Songs From A Stolen Guitar was recorded across several different cities. Joyner recorded his vocals and guitar live in Omaha; bassist Wil Hendrix added his parts at home in San Francisco, Michael Krassner recorded his guitar and piano overdubs at home in Phoenix, and drummer / percussionist Ryan Jewell recorded in Colorado. This musical chain letter then made its way back to Omaha where David Nance (guitars and backing vocals), Ben Brodin (organ and vibraphone), and Megan Siebe (viola and backing vocals) overdubbed—separately—their respective contributions.
As with any album recorded and / or released in the midst of wide scale upheaval, it is easy to read into these songs, and the performances of them, a thread of alienation, loneliness, and loss.
“The album wrestles with themes of isolation, so it was fitting that the musicians were alone to figure out their parts,” says Joyner, “and the overall atmosphere of the record is stark, and reflects that kind of isolation and first person point of view.” Joyner even asked drummer Ryan Jewell to avoid using a traditional drum kit, and to eschew cymbals entirely, to draw attention to rather than away from the isolated, unnatural nature of the recording.
The gambit pays off. The “virtual” band plays a supporting but complementary role throughout, always generating the appropriate amount of tension to accompany and swaddle these quixotic and emotionally charged stories populated by broken sunsets, haiku dreams, and chandelier spiderwebs. Indeed, the interplay is sensitive and cohesive, albeit mediated by geographical distance, often sounding like music filtered through the mist of an autumn morning.

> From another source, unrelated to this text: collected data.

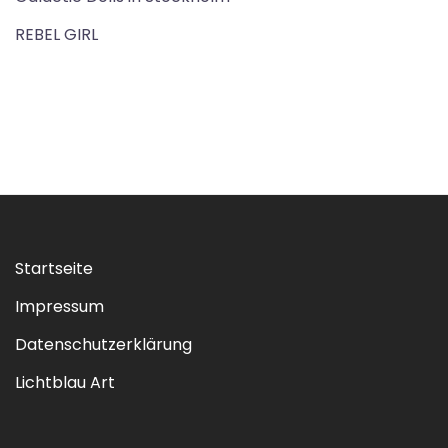
REBEL GIRL
Startseite
Impressum
Datenschutzerklärung
Lichtblau Art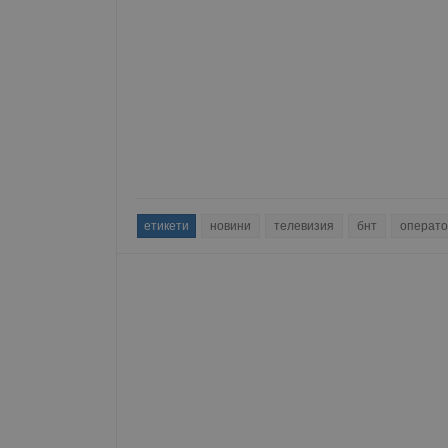
етикети
новини
телевизия
бнт
операт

Still, when it comes to Simon Joyner records, you pay your ticket to hear great songs, and in this category, too, Songs From A Stolen Guitar does not disappoint. The stirring “Tekamah,” boasting a strong and scene-stealing harmony vocal by Nance, is road trip sing along-worthy; the tender and beguiling “Caroline’s Got A Secret” reimagines the twilight elegance of the third Velvets album as a melancholy mystery; the introspective and sublime “The Actor” introduces us to a damaged yet imperishable character who coughs up blood and confronts ghosts reflected in the mirror; “Live In The Moment”—in which Joyner mischievously teases us with a bit of autobiography—wrings from its title’s platitude a panorama of vivid characters and situations via lyrics that are pure poetry (“I was hiding like the pulse on a newborn’s wrist”).
It turns out that the limitations imposed on the creation of Songs From A Stolen Guitar are, ultimately, serendipitous. The result is the rare album that sounds like what it’s about: the chasm that separates loneliness from aloneness, the lines between love and surrender, the distinction between the tornado and what it leaves behind.